> Instruction
Retype each of the records below exactly, leaving the pictures out.

Saved data entries:
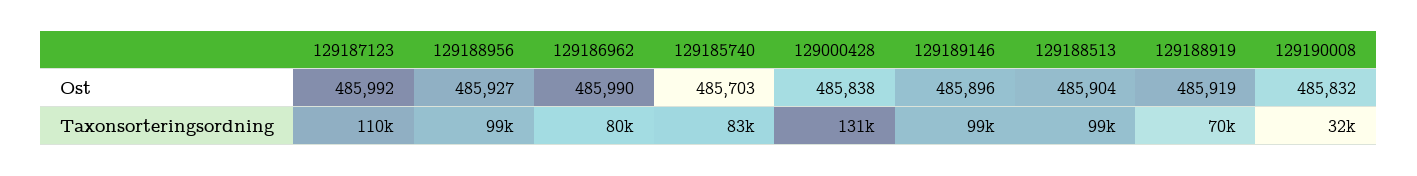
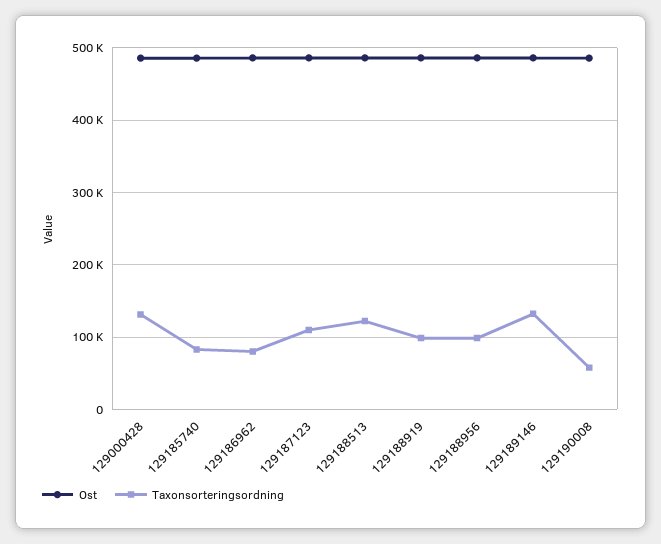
  {
    "Ost": {
      "129187123": 485992,
      "129188956": 485927,
      "129186962": 485990,
      "129185740": 485703,
      "129000428": 485838,
      "129189146": 485896,
      "129188513": 485904,
      "129188919": 485919,
      "129190008": 485832
    },
    "Taxonsorteringsordning": {
      "129187123": 110000,
      "129188956": 99000,
      "129186962": 80000,
      "129185740": 83000,
      "129000428": 131000,
-     "129189146": 99000,
+     "129189146": 130000,
-     "129188513": 99000,
+     "129188513": 120000,
-     "129188919": 70000,
+     "129188919": 100000,
-     "129190008": 32000
+     "129190008": 60000
    }
  }

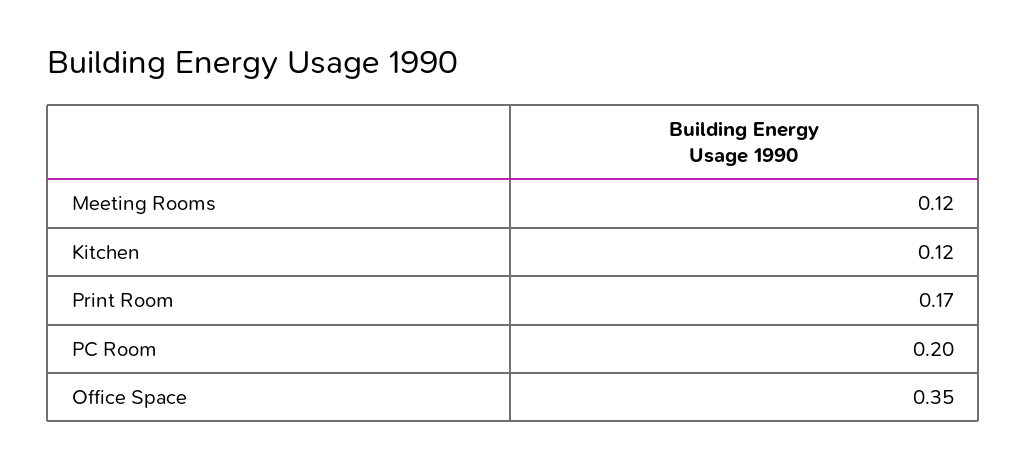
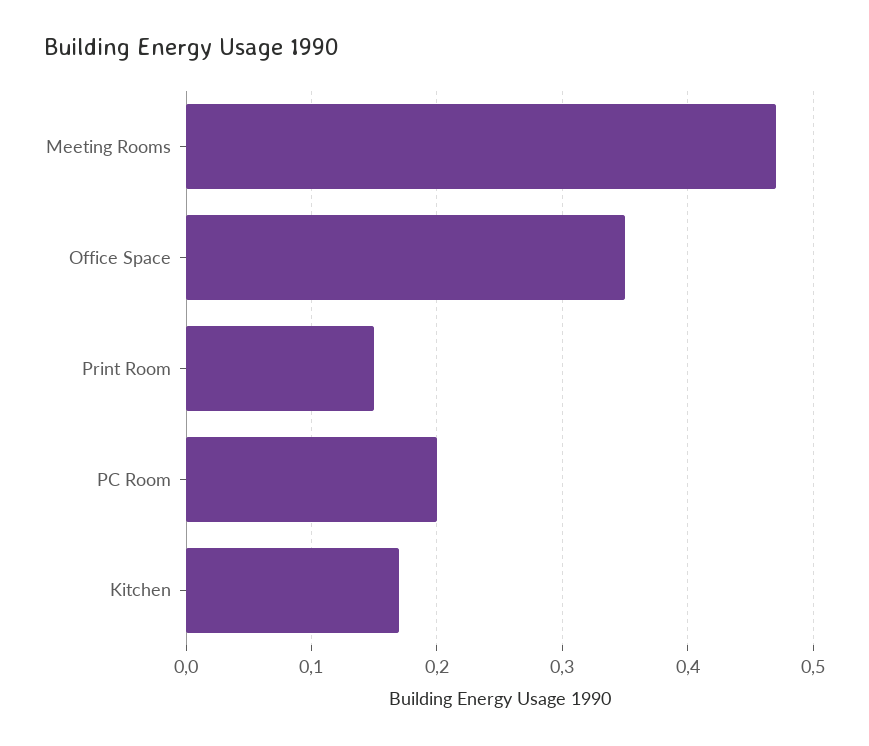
  {
-   "Meeting Rooms": 0.12,
+   "Meeting Rooms": 0.47,
-   "Kitchen": 0.12,
+   "Kitchen": 0.17,
-   "Print Room": 0.17,
+   "Print Room": 0.15,
    "PC Room": 0.2,
    "Office Space": 0.35
  }

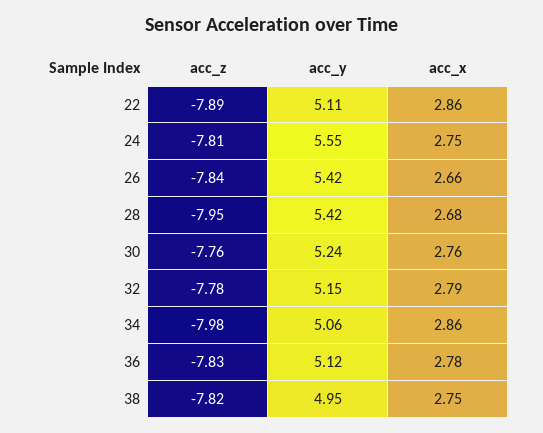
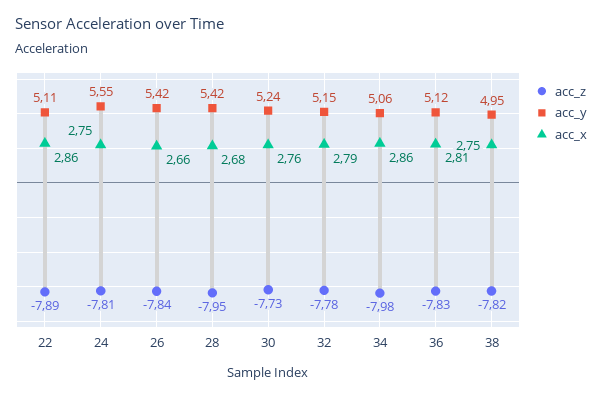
  {
    "acc_z": {
      "22": -7.89,
      "24": -7.81,
      "26": -7.84,
      "28": -7.95,
-     "30": -7.76,
+     "30": -7.73,
      "32": -7.78,
      "34": -7.98,
      "36": -7.83,
      "38": -7.82
    },
    "acc_y": {
      "22": 5.11,
      "24": 5.55,
      "26": 5.42,
      "28": 5.42,
      "30": 5.24,
      "32": 5.15,
      "34": 5.06,
      "36": 5.12,
      "38": 4.95
    },
    "acc_x": {
      "22": 2.86,
      "24": 2.75,
      "26": 2.66,
      "28": 2.68,
      "30": 2.76,
      "32": 2.79,
      "34": 2.86,
-     "36": 2.78,
+     "36": 2.81,
      "38": 2.75
    }
  }

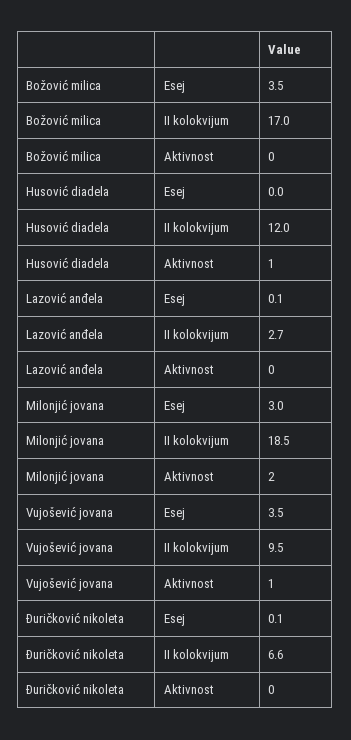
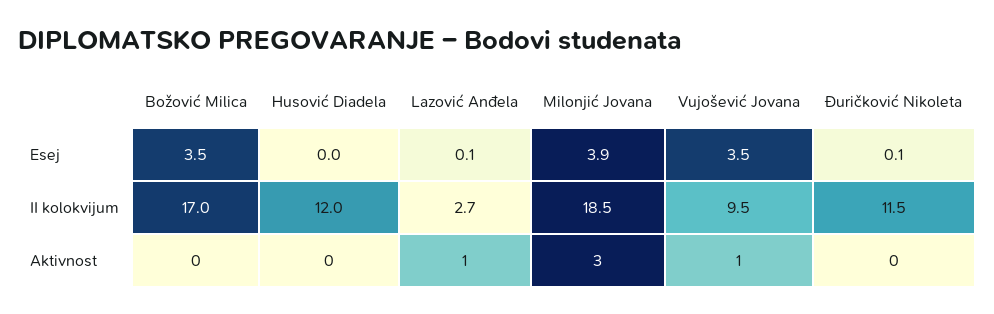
  {
    "Božović milica": {
      "Esej": 3.5,
      "II kolokvijum": 17,
      "Aktivnost": 0
    },
    "Husović diadela": {
      "Esej": 0,
      "II kolokvijum": 12,
-     "Aktivnost": 1
+     "Aktivnost": 0
    },
    "Lazović anđela": {
      "Esej": 0.1,
      "II kolokvijum": 2.7,
-     "Aktivnost": 0
+     "Aktivnost": 1
    },
    "Milonjić jovana": {
-     "Esej": 3,
+     "Esej": 3.9,
      "II kolokvijum": 18.5,
-     "Aktivnost": 2
+     "Aktivnost": 3
    },
    "Vujošević jovana": {
      "Esej": 3.5,
      "II kolokvijum": 9.5,
      "Aktivnost": 1
    },
    "Đuričković nikoleta": {
      "Esej": 0.1,
-     "II kolokvijum": 6.6,
+     "II kolokvijum": 11.5,
      "Aktivnost": 0
    }
  }

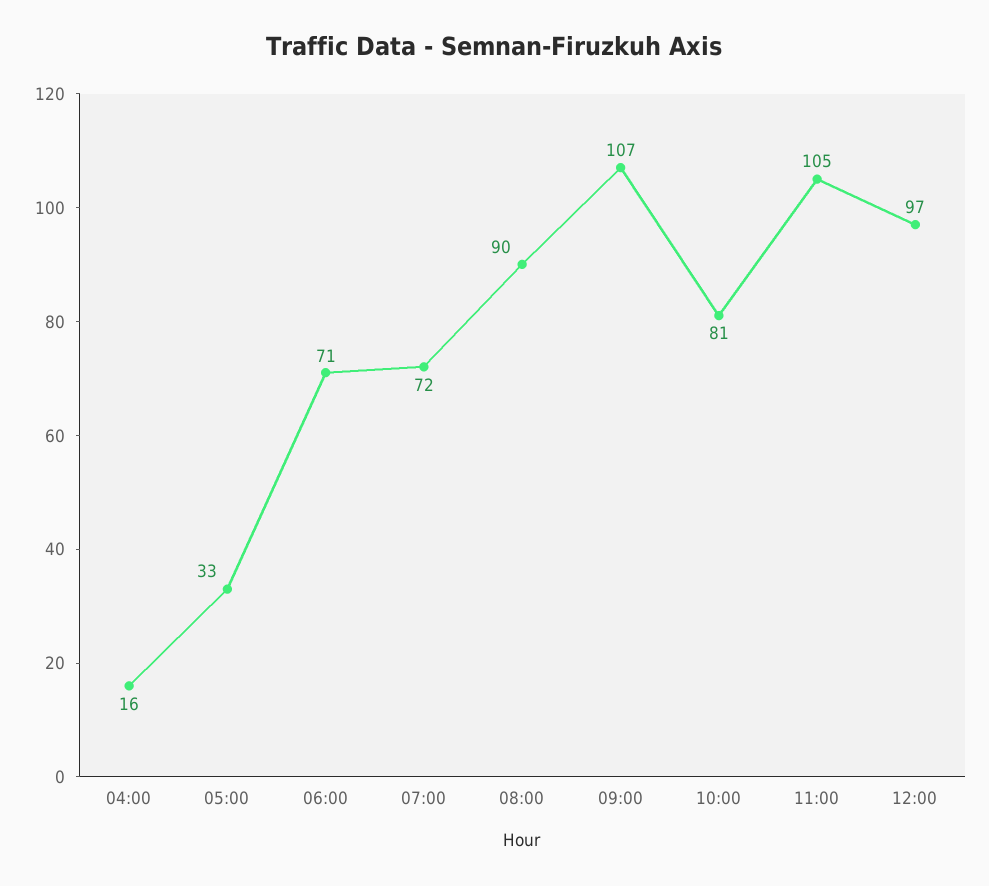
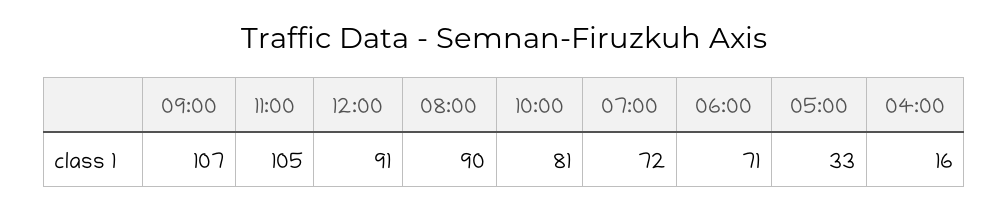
  {
    "04:00": 16,
    "05:00": 33,
    "06:00": 71,
    "07:00": 72,
    "08:00": 90,
    "09:00": 107,
    "10:00": 81,
    "11:00": 105,
-   "12:00": 97
+   "12:00": 91
  }

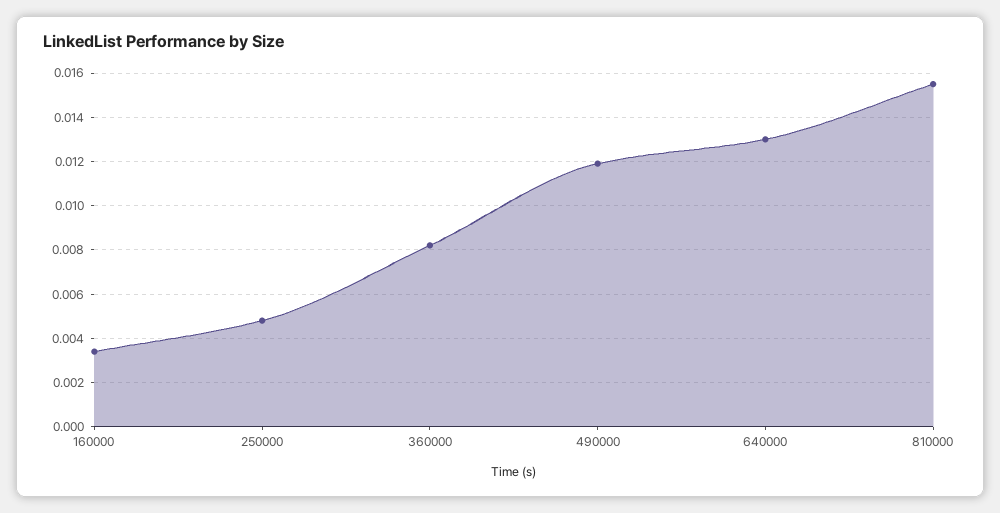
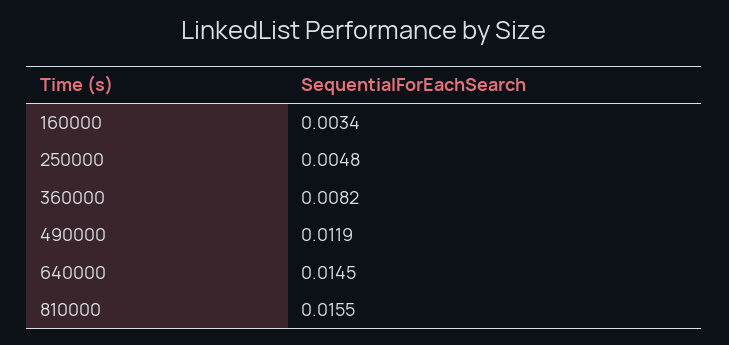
  {
    "160000": 0.0034,
    "250000": 0.0048,
    "360000": 0.0082,
    "490000": 0.0119,
-   "640000": 0.013,
+   "640000": 0.0145,
    "810000": 0.0155
  }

> Finished exercise
  {
    "Ost": {
      "129187123": 485992,
      "129188956": 485927,
      "129186962": 485990,
      "129185740": 485703,
      "129000428": 485838,
      "129189146": 485896,
      "129188513": 485904,
      "129188919": 485919,
      "129190008": 485832
    },
    "Taxonsorteringsordning": {
      "129187123": 110000,
      "129188956": 99000,
      "129186962": 80000,
      "129185740": 83000,
      "129000428": 131000,
-     "129189146": 99000,
+     "129189146": 130000,
-     "129188513": 99000,
+     "129188513": 120000,
-     "129188919": 70000,
+     "129188919": 100000,
-     "129190008": 32000
+     "129190008": 60000
    }
  }

  {
-   "Meeting Rooms": 0.12,
+   "Meeting Rooms": 0.47,
-   "Kitchen": 0.12,
+   "Kitchen": 0.17,
-   "Print Room": 0.17,
+   "Print Room": 0.15,
    "PC Room": 0.2,
    "Office Space": 0.35
  }

  {
    "acc_z": {
      "22": -7.89,
      "24": -7.81,
      "26": -7.84,
      "28": -7.95,
-     "30": -7.76,
+     "30": -7.73,
      "32": -7.78,
      "34": -7.98,
      "36": -7.83,
      "38": -7.82
    },
    "acc_y": {
      "22": 5.11,
      "24": 5.55,
      "26": 5.42,
      "28": 5.42,
      "30": 5.24,
      "32": 5.15,
      "34": 5.06,
      "36": 5.12,
      "38": 4.95
    },
    "acc_x": {
      "22": 2.86,
      "24": 2.75,
      "26": 2.66,
      "28": 2.68,
      "30": 2.76,
      "32": 2.79,
      "34": 2.86,
-     "36": 2.78,
+     "36": 2.81,
      "38": 2.75
    }
  }

  {
    "Božović milica": {
      "Esej": 3.5,
      "II kolokvijum": 17,
      "Aktivnost": 0
    },
    "Husović diadela": {
      "Esej": 0,
      "II kolokvijum": 12,
-     "Aktivnost": 1
+     "Aktivnost": 0
    },
    "Lazović anđela": {
      "Esej": 0.1,
      "II kolokvijum": 2.7,
-     "Aktivnost": 0
+     "Aktivnost": 1
    },
    "Milonjić jovana": {
-     "Esej": 3,
+     "Esej": 3.9,
      "II kolokvijum": 18.5,
-     "Aktivnost": 2
+     "Aktivnost": 3
    },
    "Vujošević jovana": {
      "Esej": 3.5,
      "II kolokvijum": 9.5,
      "Aktivnost": 1
    },
    "Đuričković nikoleta": {
      "Esej": 0.1,
-     "II kolokvijum": 6.6,
+     "II kolokvijum": 11.5,
      "Aktivnost": 0
    }
  }

  {
    "04:00": 16,
    "05:00": 33,
    "06:00": 71,
    "07:00": 72,
    "08:00": 90,
    "09:00": 107,
    "10:00": 81,
    "11:00": 105,
-   "12:00": 97
+   "12:00": 91
  }

  {
    "160000": 0.0034,
    "250000": 0.0048,
    "360000": 0.0082,
    "490000": 0.0119,
-   "640000": 0.013,
+   "640000": 0.0145,
    "810000": 0.0155
  }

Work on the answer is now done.